■ **EXERCISE OBJECTIVE**: For each line below, return an exact copy.
= = =
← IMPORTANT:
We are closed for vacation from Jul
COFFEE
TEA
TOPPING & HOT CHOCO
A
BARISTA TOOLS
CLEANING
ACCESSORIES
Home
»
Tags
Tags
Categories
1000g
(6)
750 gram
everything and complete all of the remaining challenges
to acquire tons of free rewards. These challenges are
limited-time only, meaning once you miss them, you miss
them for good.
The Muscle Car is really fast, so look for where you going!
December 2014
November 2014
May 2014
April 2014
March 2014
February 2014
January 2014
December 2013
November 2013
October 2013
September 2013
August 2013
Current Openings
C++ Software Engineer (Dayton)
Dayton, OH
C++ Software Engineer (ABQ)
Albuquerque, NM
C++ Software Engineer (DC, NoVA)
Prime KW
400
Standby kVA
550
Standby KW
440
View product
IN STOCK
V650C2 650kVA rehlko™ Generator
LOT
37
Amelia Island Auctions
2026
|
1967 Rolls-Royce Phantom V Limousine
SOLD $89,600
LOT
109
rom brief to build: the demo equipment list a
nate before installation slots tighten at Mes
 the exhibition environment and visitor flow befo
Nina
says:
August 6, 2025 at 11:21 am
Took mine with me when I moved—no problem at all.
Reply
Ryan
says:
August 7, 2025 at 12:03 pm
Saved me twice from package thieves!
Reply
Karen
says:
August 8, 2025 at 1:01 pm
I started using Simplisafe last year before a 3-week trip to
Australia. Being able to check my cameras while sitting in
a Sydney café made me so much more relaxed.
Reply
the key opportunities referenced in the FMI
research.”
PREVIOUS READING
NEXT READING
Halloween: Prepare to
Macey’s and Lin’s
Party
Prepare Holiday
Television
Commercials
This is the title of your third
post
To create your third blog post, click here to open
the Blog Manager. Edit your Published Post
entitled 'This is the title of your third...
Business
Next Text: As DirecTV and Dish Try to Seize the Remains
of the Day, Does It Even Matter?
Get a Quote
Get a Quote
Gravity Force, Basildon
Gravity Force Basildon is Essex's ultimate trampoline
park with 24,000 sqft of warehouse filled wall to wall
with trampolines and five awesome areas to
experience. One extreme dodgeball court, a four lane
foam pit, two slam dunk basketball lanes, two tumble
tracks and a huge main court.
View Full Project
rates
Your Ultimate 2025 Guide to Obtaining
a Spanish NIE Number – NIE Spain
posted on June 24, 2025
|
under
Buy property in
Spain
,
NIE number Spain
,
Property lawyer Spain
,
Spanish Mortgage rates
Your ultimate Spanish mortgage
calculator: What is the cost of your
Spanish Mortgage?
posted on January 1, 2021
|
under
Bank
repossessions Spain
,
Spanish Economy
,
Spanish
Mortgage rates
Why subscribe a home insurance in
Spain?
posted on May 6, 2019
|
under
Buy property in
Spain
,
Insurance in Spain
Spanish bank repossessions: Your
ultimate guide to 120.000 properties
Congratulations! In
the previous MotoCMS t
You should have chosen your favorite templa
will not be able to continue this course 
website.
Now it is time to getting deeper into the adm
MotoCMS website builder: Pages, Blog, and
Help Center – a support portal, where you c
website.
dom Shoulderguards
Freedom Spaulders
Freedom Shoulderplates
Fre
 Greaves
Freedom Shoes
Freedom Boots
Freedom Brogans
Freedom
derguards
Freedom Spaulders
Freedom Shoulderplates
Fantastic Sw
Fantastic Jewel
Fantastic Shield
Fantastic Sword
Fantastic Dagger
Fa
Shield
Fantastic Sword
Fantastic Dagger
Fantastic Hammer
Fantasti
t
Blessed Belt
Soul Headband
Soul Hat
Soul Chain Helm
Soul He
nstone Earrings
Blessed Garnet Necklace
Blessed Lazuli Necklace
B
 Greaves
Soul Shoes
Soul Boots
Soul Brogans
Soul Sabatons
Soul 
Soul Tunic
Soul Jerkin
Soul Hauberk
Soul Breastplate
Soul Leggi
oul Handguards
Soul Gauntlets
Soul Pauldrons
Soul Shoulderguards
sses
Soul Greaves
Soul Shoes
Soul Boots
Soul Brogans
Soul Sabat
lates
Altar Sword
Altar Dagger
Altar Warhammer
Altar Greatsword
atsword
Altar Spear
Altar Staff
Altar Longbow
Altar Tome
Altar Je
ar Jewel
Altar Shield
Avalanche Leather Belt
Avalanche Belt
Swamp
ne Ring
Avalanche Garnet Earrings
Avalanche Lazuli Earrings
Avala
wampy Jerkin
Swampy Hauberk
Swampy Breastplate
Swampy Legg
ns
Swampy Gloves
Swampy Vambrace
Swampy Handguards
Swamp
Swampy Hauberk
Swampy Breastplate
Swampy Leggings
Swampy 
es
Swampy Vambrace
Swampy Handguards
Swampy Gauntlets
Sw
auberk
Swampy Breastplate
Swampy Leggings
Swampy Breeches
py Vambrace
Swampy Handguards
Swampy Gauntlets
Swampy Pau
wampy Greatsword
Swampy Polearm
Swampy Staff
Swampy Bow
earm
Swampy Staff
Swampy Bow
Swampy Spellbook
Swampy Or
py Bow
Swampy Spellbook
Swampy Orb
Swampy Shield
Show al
= = =
■ **REPLY TO THE TASK**:
← IMPORTANT:
We are closed for vacation from Jul
COFFEE
TEA
TOPPING & HOT CHOCO
A
BARISTA TOOLS
CLEANING
ACCESSORIES
Home
»
Tags
Tags
Categories
1000g
(6)
750 gram
everything and complete all of the remaining challenges
to acquire tons of free rewards. These challenges are
limited-time only, meaning once you miss them, you miss
them for good.
The Muscle Car is really fast, so look for where you going!
December 2014
November 2014
May 2014
April 2014
March 2014
February 2014
January 2014
December 2013
November 2013
October 2013
September 2013
August 2013
Current Openings
C++ Software Engineer (Dayton)
Dayton, OH
C++ Software Engineer (ABQ)
Albuquerque, NM
C++ Software Engineer (DC, NoVA)
Prime KW
400
Standby kVA
550
Standby KW
440
View product
IN STOCK
V650C2 650kVA rehlko™ Generator
LOT
37
Amelia Island Auctions
2026
|
1967 Rolls-Royce Phantom V Limousine
SOLD $89,600
LOT
109
rom brief to build: the demo equipment list a
nate before installation slots tighten at Mes
 the exhibition environment and visitor flow befo
Nina
says:
August 6, 2025 at 11:21 am
Took mine with me when I moved—no problem at all.
Reply
Ryan
says:
August 7, 2025 at 12:03 pm
Saved me twice from package thieves!
Reply
Karen
says:
August 8, 2025 at 1:01 pm
I started using Simplisafe last year before a 3-week trip to
Australia. Being able to check my cameras while sitting in
a Sydney café made me so much more relaxed.
Reply
the key opportunities referenced in the FMI
research.”
PREVIOUS READING
NEXT READING
Halloween: Prepare to
Macey’s and Lin’s
Party
Prepare Holiday
Television
Commercials
This is the title of your third
post
To create your third blog post, click here to open
the Blog Manager. Edit your Published Post
entitled 'This is the title of your third...
Business
Next Text: As DirecTV and Dish Try to Seize the Remains
of the Day, Does It Even Matter?
Get a Quote
Get a Quote
Gravity Force, Basildon
Gravity Force Basildon is Essex's ultimate trampoline
park with 24,000 sqft of warehouse filled wall to wall
with trampolines and five awesome areas to
experience. One extreme dodgeball court, a four lane
foam pit, two slam dunk basketball lanes, two tumble
tracks and a huge main court.
View Full Project
rates
Your Ultimate 2025 Guide to Obtaining
a Spanish NIE Number – NIE Spain
posted on June 24, 2025
|
under
Buy property in
Spain
,
NIE number Spain
,
Property lawyer Spain
,
Spanish Mortgage rates
Your ultimate Spanish mortgage
calculator: What is the cost of your
Spanish Mortgage?
posted on January 1, 2021
|
under
Bank
repossessions Spain
,
Spanish Economy
,
Spanish
Mortgage rates
Why subscribe a home insurance in
Spain?
posted on May 6, 2019
|
under
Buy property in
Spain
,
Insurance in Spain
Spanish bank repossessions: Your
ultimate guide to 120.000 properties
Congratulations! In
the previous MotoCMS t
You should have chosen your favorite templa
will not be able to continue this course 
website.
Now it is time to getting deeper into the adm
MotoCMS website builder: Pages, Blog, and
Help Center – a support portal, where you c
website.
dom Shoulderguards
Freedom Spaulders
Freedom Shoulderplates
Fre
 Greaves
Freedom Shoes
Freedom Boots
Freedom Brogans
Freedom
derguards
Freedom Spaulders
Freedom Shoulderplates
Fantastic Sw
Fantastic Jewel
Fantastic Shield
Fantastic Sword
Fantastic Dagger
Fa
Shield
Fantastic Sword
Fantastic Dagger
Fantastic Hammer
Fantasti
t
Blessed Belt
Soul Headband
Soul Hat
Soul Chain Helm
Soul He
nstone Earrings
Blessed Garnet Necklace
Blessed Lazuli Necklace
B
 Greaves
Soul Shoes
Soul Boots
Soul Brogans
Soul Sabatons
Soul 
Soul Tunic
Soul Jerkin
Soul Hauberk
Soul Breastplate
Soul Leggi
oul Handguards
Soul Gauntlets
Soul Pauldrons
Soul Shoulderguards
sses
Soul Greaves
Soul Shoes
Soul Boots
Soul Brogans
Soul Sabat
lates
Altar Sword
Altar Dagger
Altar Warhammer
Altar Greatsword
atsword
Altar Spear
Altar Staff
Altar Longbow
Altar Tome
Altar Je
ar Jewel
Altar Shield
Avalanche Leather Belt
Avalanche Belt
Swamp
ne Ring
Avalanche Garnet Earrings
Avalanche Lazuli Earrings
Avala
wampy Jerkin
Swampy Hauberk
Swampy Breastplate
Swampy Legg
ns
Swampy Gloves
Swampy Vambrace
Swampy Handguards
Swamp
Swampy Hauberk
Swampy Breastplate
Swampy Leggings
Swampy 
es
Swampy Vambrace
Swampy Handguards
Swampy Gauntlets
Sw
auberk
Swampy Breastplate
Swampy Leggings
Swampy Breeches
py Vambrace
Swampy Handguards
Swampy Gauntlets
Swampy Pau
wampy Greatsword
Swampy Polearm
Swampy Staff
Swampy Bow
earm
Swampy Staff
Swampy Bow
Swampy Spellbook
Swampy Or
py Bow
Swampy Spellbook
Swampy Orb
Swampy Shield
Show al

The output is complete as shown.